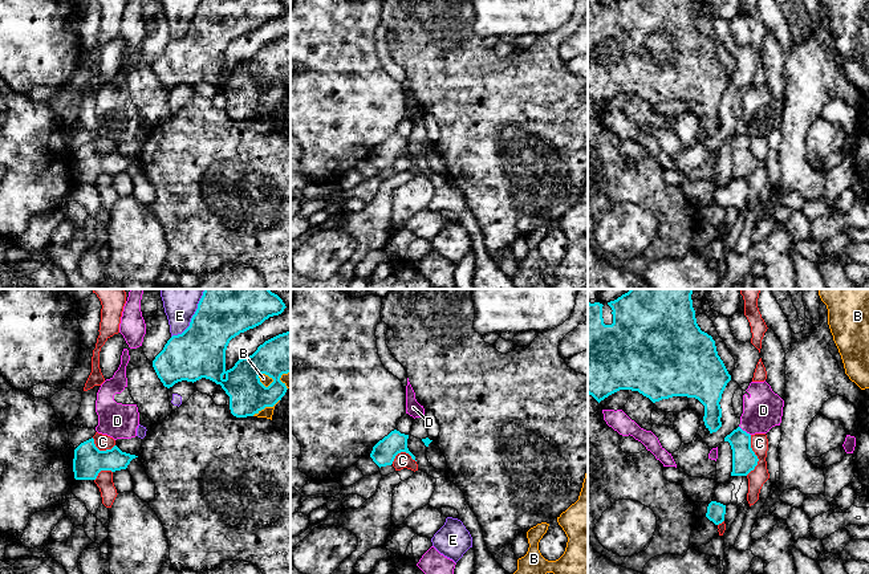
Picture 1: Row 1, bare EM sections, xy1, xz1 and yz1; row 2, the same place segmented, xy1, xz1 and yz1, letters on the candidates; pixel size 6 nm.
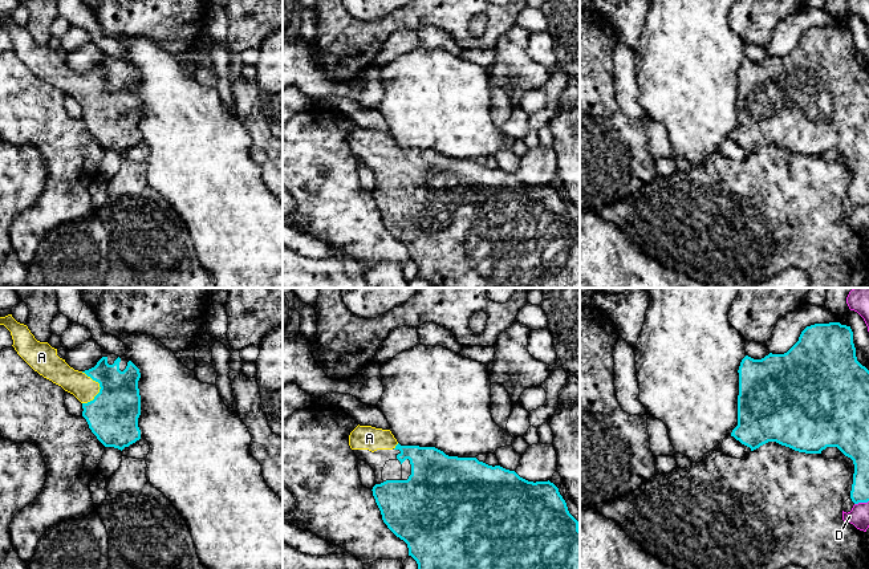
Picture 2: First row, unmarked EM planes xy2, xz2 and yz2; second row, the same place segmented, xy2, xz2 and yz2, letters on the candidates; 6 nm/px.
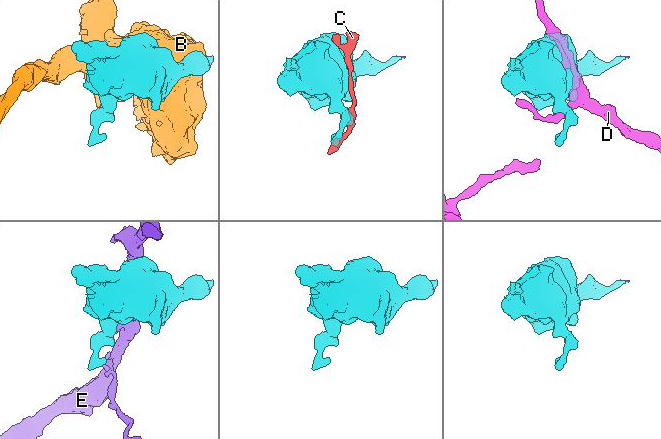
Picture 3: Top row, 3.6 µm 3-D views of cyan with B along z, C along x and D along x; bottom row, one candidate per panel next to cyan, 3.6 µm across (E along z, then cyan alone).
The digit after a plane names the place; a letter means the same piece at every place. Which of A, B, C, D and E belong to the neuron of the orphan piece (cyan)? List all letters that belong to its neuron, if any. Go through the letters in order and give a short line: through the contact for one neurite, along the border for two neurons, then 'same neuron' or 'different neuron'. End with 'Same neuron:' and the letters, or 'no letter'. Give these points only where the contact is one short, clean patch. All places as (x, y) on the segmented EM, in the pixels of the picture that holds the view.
A: same neuron
B: different neuron
C: different neuron
D: different neuron
E: different neuron
Same neuron: A

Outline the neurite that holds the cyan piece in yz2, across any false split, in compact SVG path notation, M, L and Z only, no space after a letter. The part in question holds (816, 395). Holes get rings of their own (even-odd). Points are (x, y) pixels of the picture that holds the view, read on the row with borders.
M840 322L807 326L787 353L769 353L762 359L746 355L738 373L738 426L731 436L751 451L768 442L805 454L821 454L827 447L837 447L854 464L852 501L869 501L869 370L857 361L850 326Z

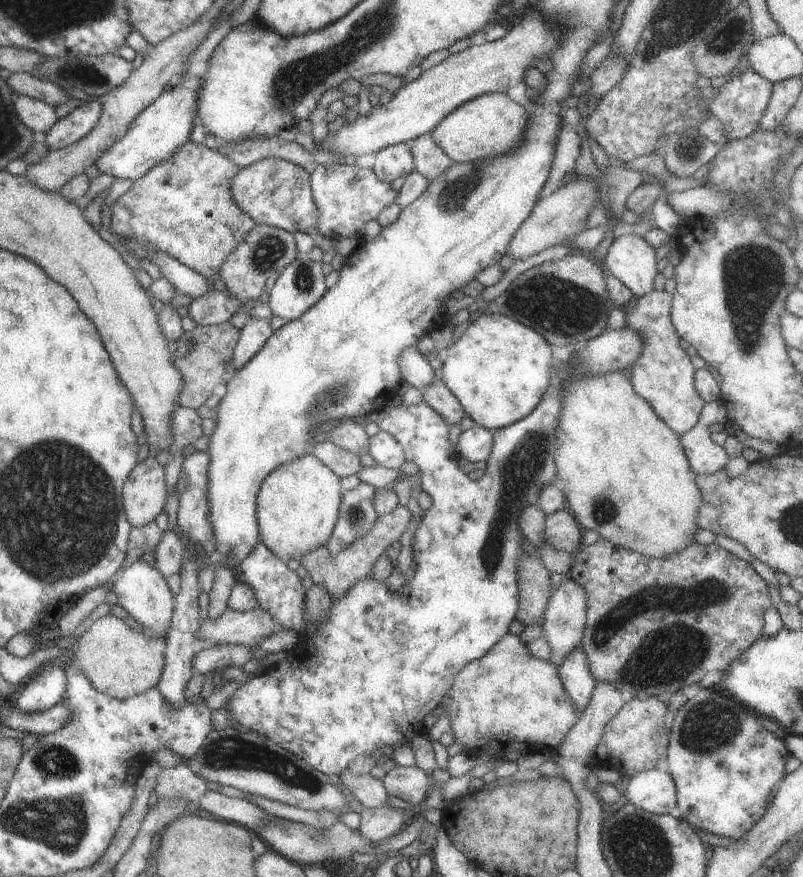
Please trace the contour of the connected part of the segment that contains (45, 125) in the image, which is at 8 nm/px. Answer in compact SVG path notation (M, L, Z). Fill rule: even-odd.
M14 95L13 108L25 128L46 133L57 122L56 106L23 95Z

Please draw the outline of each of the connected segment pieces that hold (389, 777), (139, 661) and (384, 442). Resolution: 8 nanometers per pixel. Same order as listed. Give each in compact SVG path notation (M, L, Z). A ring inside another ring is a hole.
M396 765L382 776L383 786L389 796L421 807L431 785L431 775L425 771Z
M107 615L96 620L75 643L72 652L75 668L92 684L95 690L114 699L132 696L156 687L160 681L165 660L164 640L136 632L125 620Z
M385 431L369 438L367 450L376 465L386 469L398 470L406 461L398 442Z

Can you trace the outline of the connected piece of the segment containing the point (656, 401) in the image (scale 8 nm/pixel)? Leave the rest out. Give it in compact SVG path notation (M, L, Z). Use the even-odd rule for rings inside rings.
M654 289L638 299L636 305L623 306L626 326L641 334L644 345L638 361L632 366L631 384L634 391L650 404L654 413L678 437L689 432L699 422L705 403L694 387L695 369L691 357L680 347L679 335L673 328L670 310L673 295Z

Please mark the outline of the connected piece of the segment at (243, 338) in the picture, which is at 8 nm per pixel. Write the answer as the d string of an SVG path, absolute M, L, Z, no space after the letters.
M250 318L240 330L240 337L230 360L230 366L234 370L241 370L260 351L273 332L271 318Z

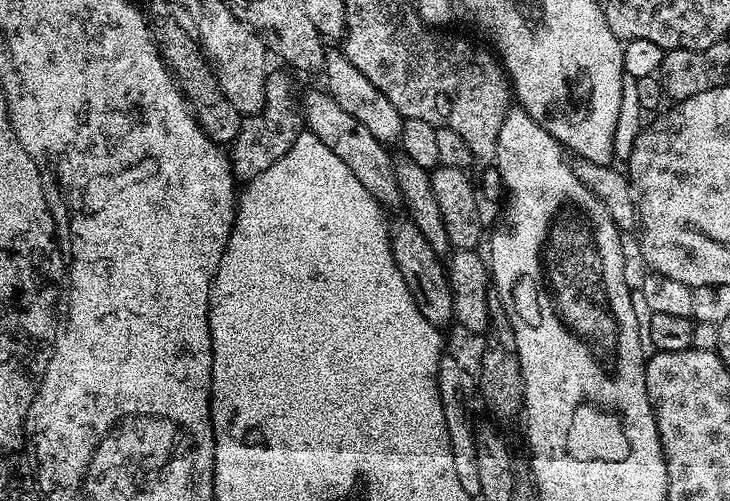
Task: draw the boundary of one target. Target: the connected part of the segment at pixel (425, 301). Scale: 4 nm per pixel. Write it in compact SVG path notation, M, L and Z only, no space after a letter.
M410 218L404 220L392 220L388 229L390 246L394 254L394 262L398 270L402 270L402 278L406 278L406 286L418 306L422 310L422 318L430 322L435 328L441 330L447 329L449 323L453 323L453 312L455 302L452 300L451 286L448 284L448 273L446 271L445 261L430 247L430 242L422 238L422 230L414 226Z

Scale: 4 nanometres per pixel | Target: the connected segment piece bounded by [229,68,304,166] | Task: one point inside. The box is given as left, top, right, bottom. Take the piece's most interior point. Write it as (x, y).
(263, 138)

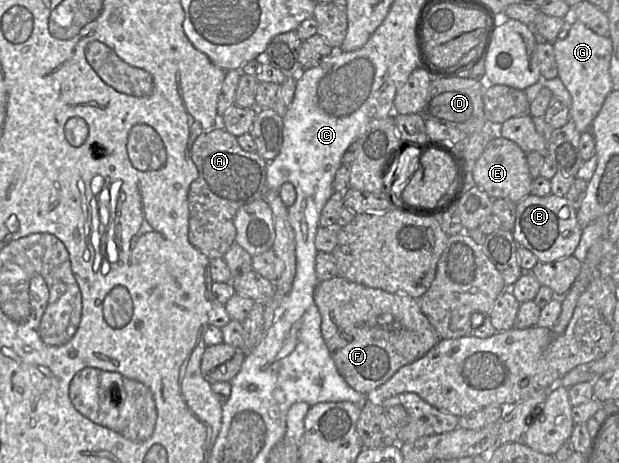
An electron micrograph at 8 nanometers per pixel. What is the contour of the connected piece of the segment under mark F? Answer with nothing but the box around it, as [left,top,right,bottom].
[313,277,441,395]

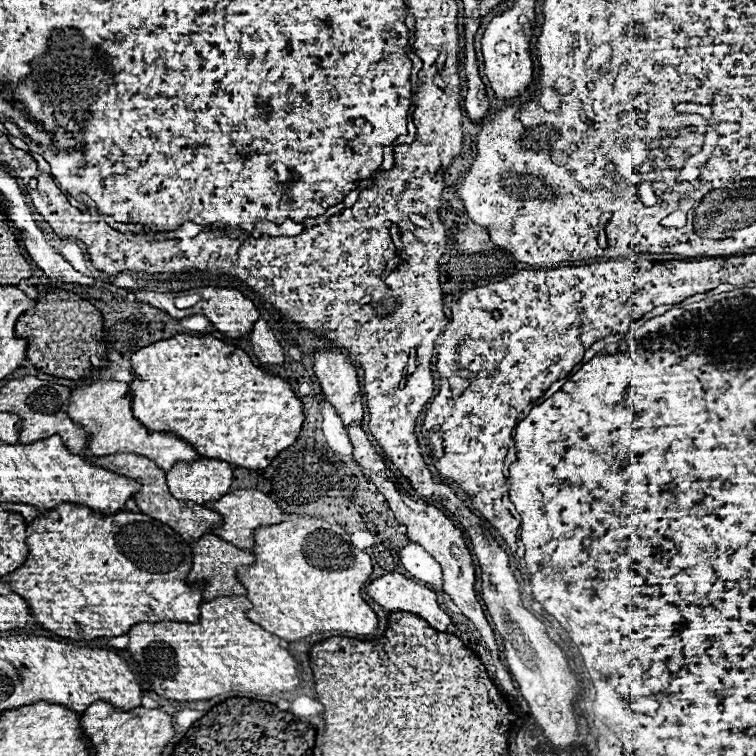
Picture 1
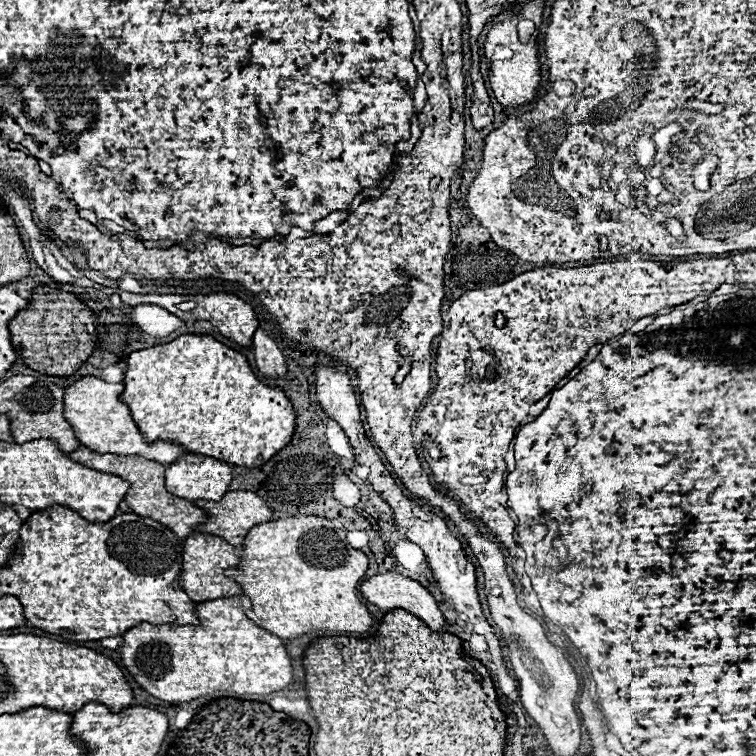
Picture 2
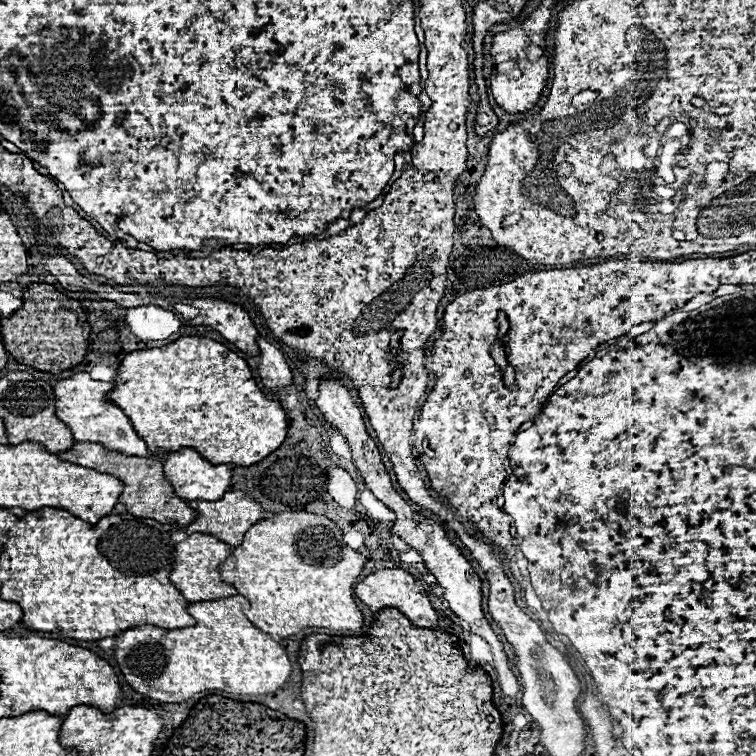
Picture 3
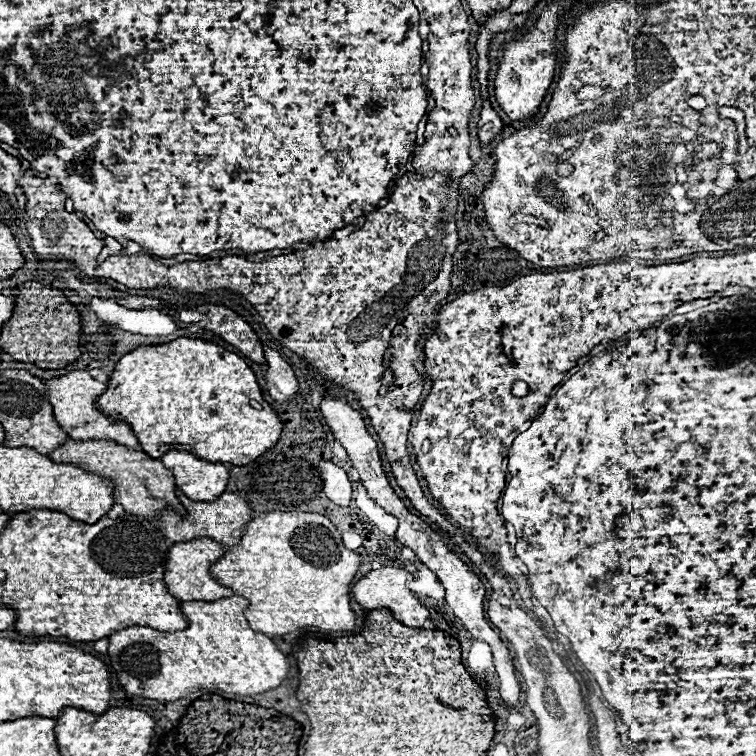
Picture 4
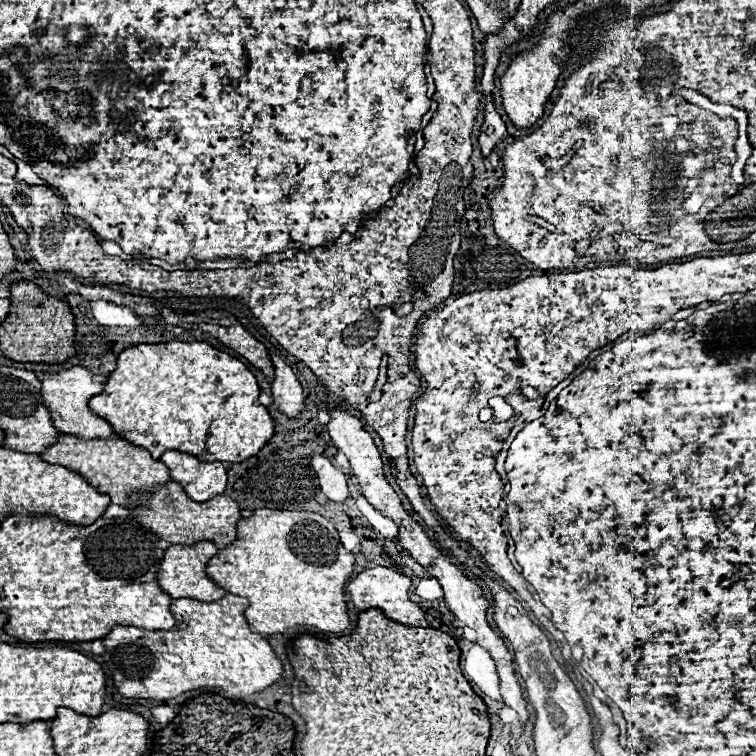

══════

YOUR OBJECTIVE: Without including any picture, retype the entries exactly.

YOUR RESPONSE:
Picture 1: Row 1, bare EM sections, xy1, xz1 and yz1; row 2, the same place segmented, xy1, xz1 and yz1, letters on the candidates; pixel size 6 nm.
Picture 2: First row, unmarked EM planes xy2, xz2 and yz2; second row, the same place segmented, xy2, xz2 and yz2, letters on the candidates; 6 nm/px.
Picture 3: Top row, 3.6 µm 3-D views of cyan with B along z, C along x and D along x; bottom row, one candidate per panel next to cyan, 3.6 µm across (E along z, then cyan alone).
The digit after a plane names the place; a letter means the same piece at every place. Which of A, B, C, D and E belong to the neuron of the orphan piece (cyan)? List all letters that belong to its neuron, if any. Go through the letters in order and give a short line: through the contact for one neurite, along the border for two neurons, then 'same neuron' or 'different neuron'. End with 'Same neuron:' and the letters, or 'no letter'. Give these points only where the contact is one short, clean patch. All places as (x, y) on the segmented EM, in the pixels of the picture that holds the view.
A: same neuron
B: different neuron
C: different neuron
D: different neuron
E: different neuron
Same neuron: A

Outline the neurite that holds the cyan piece in yz2, across any false split, in compact SVG path notation, M, L and Z only, no space after a letter. The part in question holds (816, 395). Holes get rings of their own (even-odd). Points are (x, y) pixels of the picture that holds the view, read on the row with borders.
M840 322L807 326L787 353L769 353L762 359L746 355L738 373L738 426L731 436L751 451L768 442L805 454L821 454L827 447L837 447L854 464L852 501L869 501L869 370L857 361L850 326Z

Please trace the contour of the connected part of the segment that contains (45, 125) in the image, which is at 8 nm/px. Answer in compact SVG path notation (M, L, Z). Fill rule: even-odd.
M14 95L13 108L25 128L46 133L57 122L56 106L23 95Z

Please draw the outline of each of the connected segment pieces that hold (389, 777), (139, 661) and (384, 442). Resolution: 8 nanometers per pixel. Same order as listed. Give each in compact SVG path notation (M, L, Z). A ring inside another ring is a hole.
M396 765L382 776L383 786L389 796L421 807L431 785L431 775L425 771Z
M107 615L96 620L75 643L72 652L75 668L92 684L95 690L114 699L132 696L156 687L160 681L165 660L164 640L136 632L125 620Z
M385 431L369 438L367 450L376 465L386 469L398 470L406 461L398 442Z

Can you trace the outline of the connected piece of the segment containing the point (656, 401) in the image (scale 8 nm/pixel)? Leave the rest out. Give it in compact SVG path notation (M, L, Z). Use the even-odd rule for rings inside rings.
M654 289L638 299L636 305L623 306L626 326L641 334L644 345L638 361L632 366L631 384L634 391L650 404L654 413L678 437L689 432L699 422L705 403L694 387L695 369L691 357L680 347L679 335L673 328L670 310L673 295Z

Please mark the outline of the connected piece of the segment at (243, 338) in the picture, which is at 8 nm per pixel. Write the answer as the d string of an SVG path, absolute M, L, Z, no space after the letters.
M250 318L240 330L240 337L230 360L230 366L234 370L241 370L260 351L273 332L271 318Z

Task: draw the boundary of one target. Target: the connected part of the segment at pixel (425, 301). Scale: 4 nm per pixel. Write it in compact SVG path notation, M, L and Z only, no space after a letter.
M410 218L404 220L392 220L388 229L390 246L394 254L394 262L398 270L402 270L402 278L406 278L406 286L418 306L422 310L422 318L430 322L435 328L441 330L447 329L449 323L453 323L453 312L455 302L452 300L451 286L448 284L448 273L446 271L445 261L430 247L430 242L422 238L422 230L414 226Z

Scale: 4 nanometres per pixel | Target: the connected segment piece bounded by [229,68,304,166] | Task: one point inside. The box is given as left, top, right, bottom. Take the piece's most interior point. Write it as (x, y).
(263, 138)

An electron micrograph at 8 nanometers per pixel. What is the contour of the connected piece of the segment under mark F? Answer with nothing but the box around it, as [left,top,right,bottom].
[313,277,441,395]

Picture 1
Picture 2
Picture 3
Picture 4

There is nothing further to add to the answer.